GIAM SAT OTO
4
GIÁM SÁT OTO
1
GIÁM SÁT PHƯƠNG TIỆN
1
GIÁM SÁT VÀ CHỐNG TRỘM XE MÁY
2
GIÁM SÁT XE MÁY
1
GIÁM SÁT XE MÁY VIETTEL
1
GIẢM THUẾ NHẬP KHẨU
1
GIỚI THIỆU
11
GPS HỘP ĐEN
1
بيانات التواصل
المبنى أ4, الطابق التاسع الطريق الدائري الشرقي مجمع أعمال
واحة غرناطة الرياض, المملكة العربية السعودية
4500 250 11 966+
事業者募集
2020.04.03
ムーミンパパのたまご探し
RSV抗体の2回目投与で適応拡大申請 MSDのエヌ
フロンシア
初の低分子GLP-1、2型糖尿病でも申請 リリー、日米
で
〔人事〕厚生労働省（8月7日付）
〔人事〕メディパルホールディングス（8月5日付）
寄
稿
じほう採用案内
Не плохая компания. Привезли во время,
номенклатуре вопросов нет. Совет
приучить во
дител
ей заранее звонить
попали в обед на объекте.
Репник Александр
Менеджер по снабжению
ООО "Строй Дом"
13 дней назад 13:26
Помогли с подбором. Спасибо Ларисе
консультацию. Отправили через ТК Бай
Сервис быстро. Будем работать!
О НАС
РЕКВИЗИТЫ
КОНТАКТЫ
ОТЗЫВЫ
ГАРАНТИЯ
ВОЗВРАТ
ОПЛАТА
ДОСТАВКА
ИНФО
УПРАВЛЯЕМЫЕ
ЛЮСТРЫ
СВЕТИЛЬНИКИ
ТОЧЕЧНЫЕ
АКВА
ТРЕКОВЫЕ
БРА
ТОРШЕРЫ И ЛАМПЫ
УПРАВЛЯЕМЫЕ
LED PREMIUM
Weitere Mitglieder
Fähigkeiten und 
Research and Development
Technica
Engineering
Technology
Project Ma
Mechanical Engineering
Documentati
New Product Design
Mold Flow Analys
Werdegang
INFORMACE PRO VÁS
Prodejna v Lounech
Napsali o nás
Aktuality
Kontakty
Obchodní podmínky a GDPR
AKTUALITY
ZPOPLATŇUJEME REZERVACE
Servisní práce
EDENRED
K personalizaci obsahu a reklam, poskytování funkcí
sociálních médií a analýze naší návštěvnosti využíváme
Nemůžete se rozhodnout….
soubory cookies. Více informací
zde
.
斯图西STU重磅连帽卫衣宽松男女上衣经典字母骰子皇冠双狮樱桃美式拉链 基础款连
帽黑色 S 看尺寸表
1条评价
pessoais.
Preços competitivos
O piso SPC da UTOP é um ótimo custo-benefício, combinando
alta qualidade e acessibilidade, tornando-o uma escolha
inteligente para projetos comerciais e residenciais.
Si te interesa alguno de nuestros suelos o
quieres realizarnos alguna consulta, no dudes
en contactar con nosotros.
---
Task to complete:
Repeat the data in full, matching each line exactly.

Solution to the exercise:
GIAM SAT OTO
4
GIÁM SÁT OTO
1
GIÁM SÁT PHƯƠNG TIỆN
1
GIÁM SÁT VÀ CHỐNG TRỘM XE MÁY
2
GIÁM SÁT XE MÁY
1
GIÁM SÁT XE MÁY VIETTEL
1
GIẢM THUẾ NHẬP KHẨU
1
GIỚI THIỆU
11
GPS HỘP ĐEN
1
بيانات التواصل
المبنى أ4, الطابق التاسع الطريق الدائري الشرقي مجمع أعمال
واحة غرناطة الرياض, المملكة العربية السعودية
4500 250 11 966+
事業者募集
2020.04.03
ムーミンパパのたまご探し
RSV抗体の2回目投与で適応拡大申請 MSDのエヌ
フロンシア
初の低分子GLP-1、2型糖尿病でも申請 リリー、日米
で
〔人事〕厚生労働省（8月7日付）
〔人事〕メディパルホールディングス（8月5日付）
寄
稿
じほう採用案内
Не плохая компания. Привезли во время,
номенклатуре вопросов нет. Совет
приучить во
дител
ей заранее звонить
попали в обед на объекте.
Репник Александр
Менеджер по снабжению
ООО "Строй Дом"
13 дней назад 13:26
Помогли с подбором. Спасибо Ларисе
консультацию. Отправили через ТК Бай
Сервис быстро. Будем работать!
О НАС
РЕКВИЗИТЫ
КОНТАКТЫ
ОТЗЫВЫ
ГАРАНТИЯ
ВОЗВРАТ
ОПЛАТА
ДОСТАВКА
ИНФО
УПРАВЛЯЕМЫЕ
ЛЮСТРЫ
СВЕТИЛЬНИКИ
ТОЧЕЧНЫЕ
АКВА
ТРЕКОВЫЕ
БРА
ТОРШЕРЫ И ЛАМПЫ
УПРАВЛЯЕМЫЕ
LED PREMIUM
Weitere Mitglieder
Fähigkeiten und 
Research and Development
Technica
Engineering
Technology
Project Ma
Mechanical Engineering
Documentati
New Product Design
Mold Flow Analys
Werdegang
INFORMACE PRO VÁS
Prodejna v Lounech
Napsali o nás
Aktuality
Kontakty
Obchodní podmínky a GDPR
AKTUALITY
ZPOPLATŇUJEME REZERVACE
Servisní práce
EDENRED
K personalizaci obsahu a reklam, poskytování funkcí
sociálních médií a analýze naší návštěvnosti využíváme
Nemůžete se rozhodnout….
soubory cookies. Více informací
zde
.
斯图西STU重磅连帽卫衣宽松男女上衣经典字母骰子皇冠双狮樱桃美式拉链 基础款连
帽黑色 S 看尺寸表
1条评价
pessoais.
Preços competitivos
O piso SPC da UTOP é um ótimo custo-benefício, combinando
alta qualidade e acessibilidade, tornando-o uma escolha
inteligente para projetos comerciais e residenciais.
Si te interesa alguno de nuestros suelos o
quieres realizarnos alguna consulta, no dudes
en contactar con nosotros.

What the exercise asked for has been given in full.